Entendemos acertada a decisão do Ministro Luis Felipe Salomão, pois não faz nenhum sentido, do ponto de vista jurídico-constitucional, e à luz dos princípios da simetria e da isonomia, que seja dado um tratamento diferençado aos demais ocupantes de cargos e funções públicas, restringindo-se a decisão do Supremo Tribunal Federal apenas aos Deputados Federais e aos Senadores da República.
Obviamente, sob pena de serem tratados de forma diversa casos rigorosamente iguais (o que seria inconstitucional), que a decisão da Suprema Corte deve se aplicar não somente ao parlamentares federais, mas também aos Prefeitos, Governadores, Deputados Estaduais, Magistrados, membros do Ministério Público, Ministros de Estado e das Cortes Superiores, inclusive da Suprema Corte, os Comandantes das Forças Armadas, desde que, por evidente, tenham praticado crimes anteriormente ao exercício do cargo ou da função pública, e que tais delitos não estejam relacionados às respectivas funções. Aliás, em relação aos Deputados Estaduais, há dispositivo constitucional expresso no sentido que a eles se aplicam as regras constitucionais “sobre sistema eleitoral, inviolabilidade, imunidades, remuneração, perda de mandato, licença, impedimentos e incorporação às Forças Armadas.” (art. 27, § 1º.).

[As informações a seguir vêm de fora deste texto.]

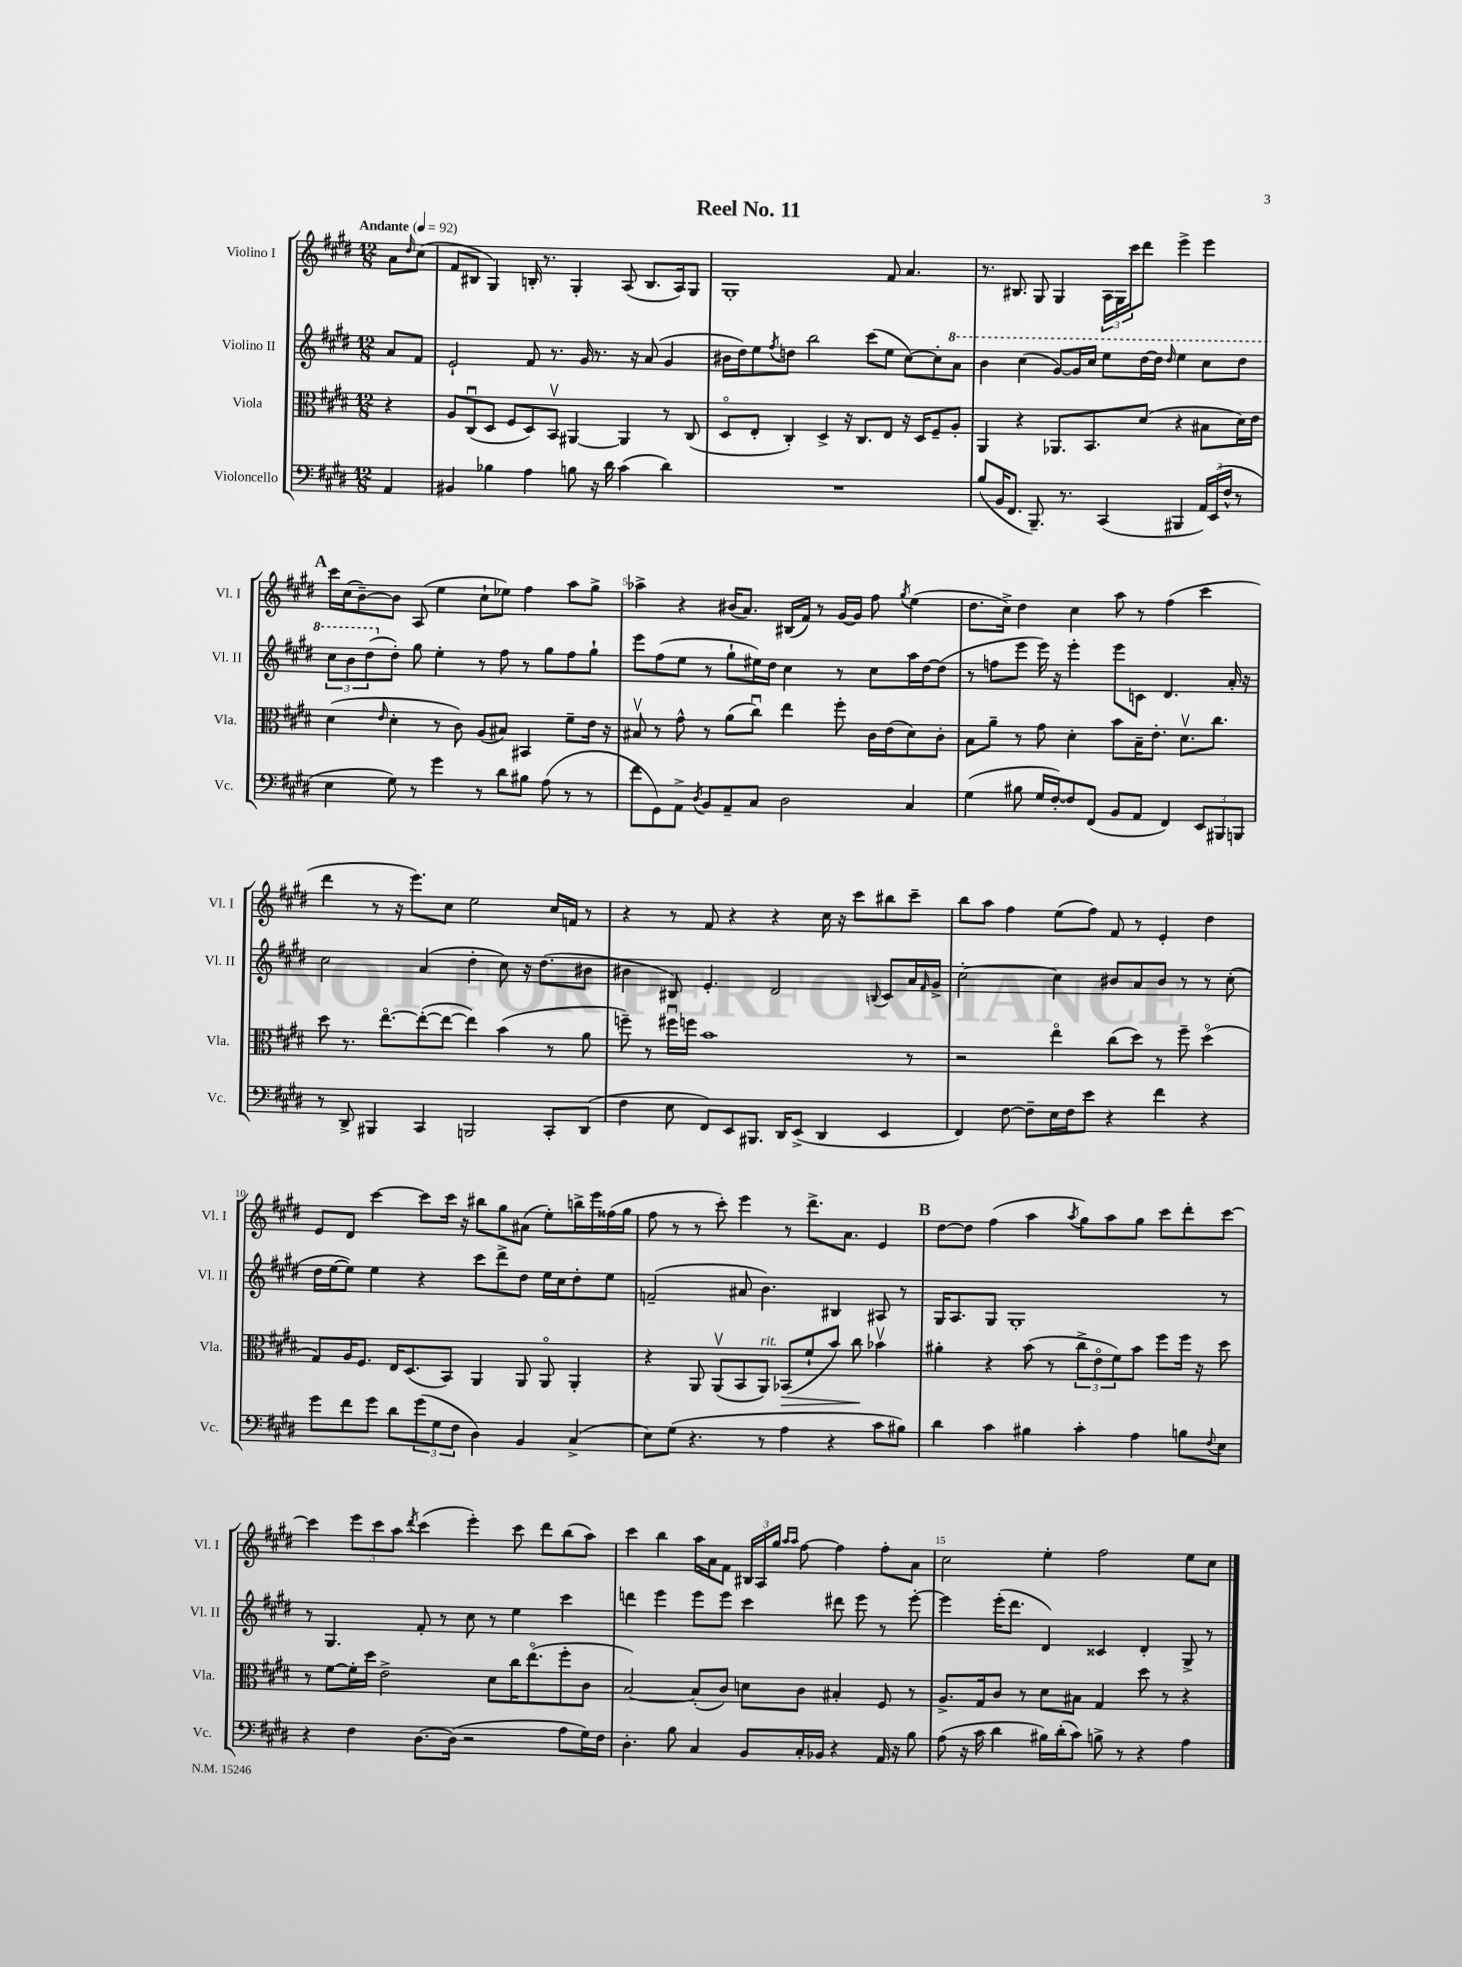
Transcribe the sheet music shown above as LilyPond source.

A prevalecer entendimento diverso, continuariam tendo foro por prerrogativa de função milhares e milhares de ocupantes de cargos e funções públicas, inclusive os Magistrados e os membros do Ministério Público. A propósito, de acordo com um estudo da Consultoria Legislativa do Senado, mais de 54 mil pessoas têm direito a algum tipo de foro privilegiado no Brasil, garantido pela Constituição Federal ou por Constituições estaduais.
Porém, a decisão do Supremo Tribunal Federal atingiu apenas 513 Deputados Federais e 81 Senadores da República, significando que abrangeu um pouco mais de 1% (um por cento) dos servidores públicos com prerrogativa de foro.
Portanto, preponderando-se o juízo do Ministro Luis Felipe Salomão, não terão mais o foro por prerrogativa de função os Governadores dos Estados e do Distrito Federal, os Desembargadores dos Tribunais de Justiça dos Estados e do Distrito Federal, os membros dos Tribunais de Contas dos Estados e do Distrito Federal, os dos Tribunais Regionais Federais, dos Tribunais Regionais Eleitorais e do Trabalho, os membros dos Conselhos ou Tribunais de Contas dos Municípios e os do Ministério Público da União que oficiem perante tribunais, nos termos do art. 105, I, “a”, da Constituição Federal, salvo se forem cometidos durante o exercício do cargo e relacionados às funções desempenhadas.
Observa-se, por fim, e na esteira do que foi decidido pela Suprema Corte, que após o final da instrução processual, com a publicação do despacho de intimação para apresentação de alegações finais (prazo estabelecido no art. 11 da Lei nº. 8.034/90), a competência para processar e julgar ações penais não será mais afetada em razão de o agente público vir a ocupar outro cargo ou deixar o cargo que ocupava, qualquer que seja o motivo. Ocorrerá, portanto, uma perpetuatio jurisdictionis.
Vejamos como se comportaram as demais Cortes do País. É preciso que levem mesmo a sério o Direito e não restrinjam a prerrogativa de foro apenas os parlamentares de Brasília. Se o discurso do combate à impunidade já é falacioso na forma como decidiu o Supremo Tribunal Federal, imaginemos quão falso será tal raciocínio se a decisão atingir, como mostramos acima, um pouco mais de 1% (um por cento) dos servidores públicos que hoje ainda têm a prerrogativa de serem julgados originariamente pelos Tribunais.